[Opening Materials provided section]

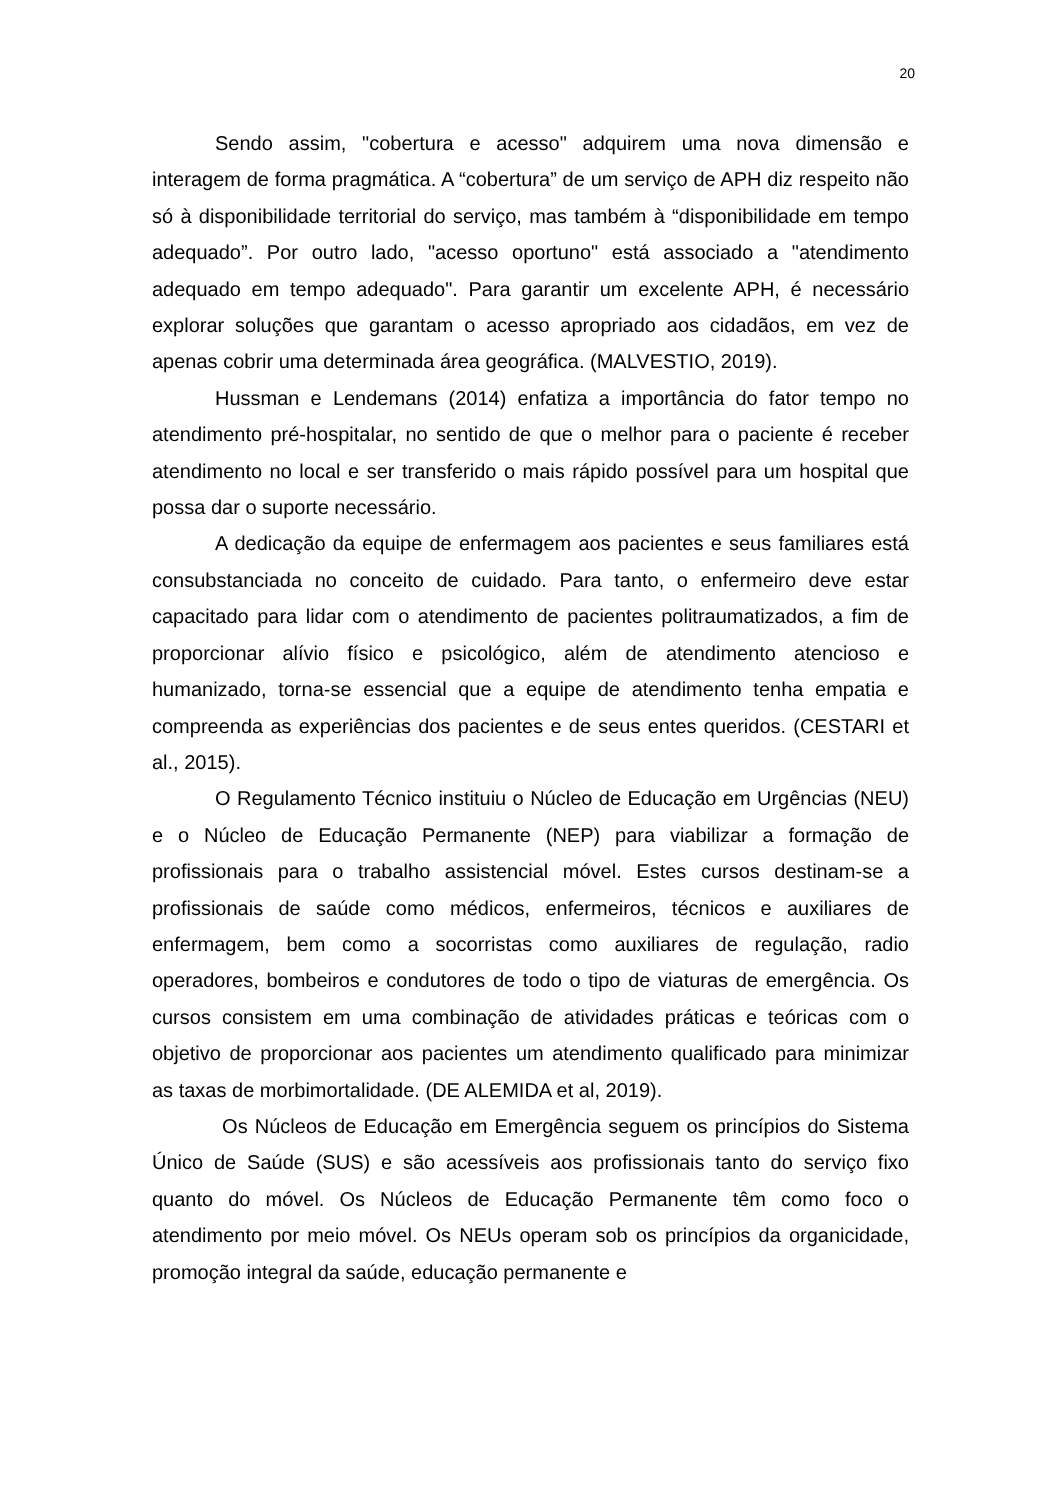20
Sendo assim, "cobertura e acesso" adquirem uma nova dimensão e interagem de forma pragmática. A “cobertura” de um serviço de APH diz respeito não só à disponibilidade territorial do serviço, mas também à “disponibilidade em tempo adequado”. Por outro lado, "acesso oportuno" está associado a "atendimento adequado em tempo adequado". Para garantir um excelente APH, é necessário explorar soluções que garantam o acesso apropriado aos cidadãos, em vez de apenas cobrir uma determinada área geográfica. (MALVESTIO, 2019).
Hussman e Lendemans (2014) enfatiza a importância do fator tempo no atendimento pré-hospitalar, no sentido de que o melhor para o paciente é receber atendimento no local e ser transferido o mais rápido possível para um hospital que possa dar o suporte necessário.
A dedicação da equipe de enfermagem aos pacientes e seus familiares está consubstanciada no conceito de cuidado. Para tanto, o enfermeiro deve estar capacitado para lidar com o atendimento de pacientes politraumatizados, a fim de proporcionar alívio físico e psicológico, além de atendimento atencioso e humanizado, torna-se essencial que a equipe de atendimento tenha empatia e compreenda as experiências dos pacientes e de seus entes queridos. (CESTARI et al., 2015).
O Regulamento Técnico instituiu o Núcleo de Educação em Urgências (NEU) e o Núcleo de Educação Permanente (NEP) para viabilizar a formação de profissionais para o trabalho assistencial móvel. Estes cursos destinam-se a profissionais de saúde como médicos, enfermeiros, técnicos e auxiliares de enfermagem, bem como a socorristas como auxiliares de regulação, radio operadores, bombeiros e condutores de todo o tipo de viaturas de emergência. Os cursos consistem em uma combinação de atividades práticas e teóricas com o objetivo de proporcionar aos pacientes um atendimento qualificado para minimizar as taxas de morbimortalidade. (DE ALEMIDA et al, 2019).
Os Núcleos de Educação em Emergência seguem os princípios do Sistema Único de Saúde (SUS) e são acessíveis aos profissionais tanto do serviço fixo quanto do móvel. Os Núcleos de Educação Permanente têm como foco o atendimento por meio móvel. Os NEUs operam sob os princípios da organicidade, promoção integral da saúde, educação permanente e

[Closing Materials provided section]

When a line of the records holds the word "serviço", copy that line.

Solved exercise →
Sendo assim, "cobertura e acesso" adquirem uma nova dimensão e interagem de forma pragmática. A “cobertura” de um serviço de APH diz respeito não só à disponibilidade territorial do serviço, mas também à “disponibilidade em tempo adequado”. Por outro lado, "acesso oportuno" está associado a "atendimento adequado em tempo adequado". Para garantir um excelente APH, é necessário explorar soluções que garantam o acesso apropriado aos cidadãos, em vez de apenas cobrir uma determinada área geográfica. (MALVESTIO, 2019).
Os Núcleos de Educação em Emergência seguem os princípios do Sistema Único de Saúde (SUS) e são acessíveis aos profissionais tanto do serviço fixo quanto do móvel. Os Núcleos de Educação Permanente têm como foco o atendimento por meio móvel. Os NEUs operam sob os princípios da organicidade, promoção integral da saúde, educação permanente e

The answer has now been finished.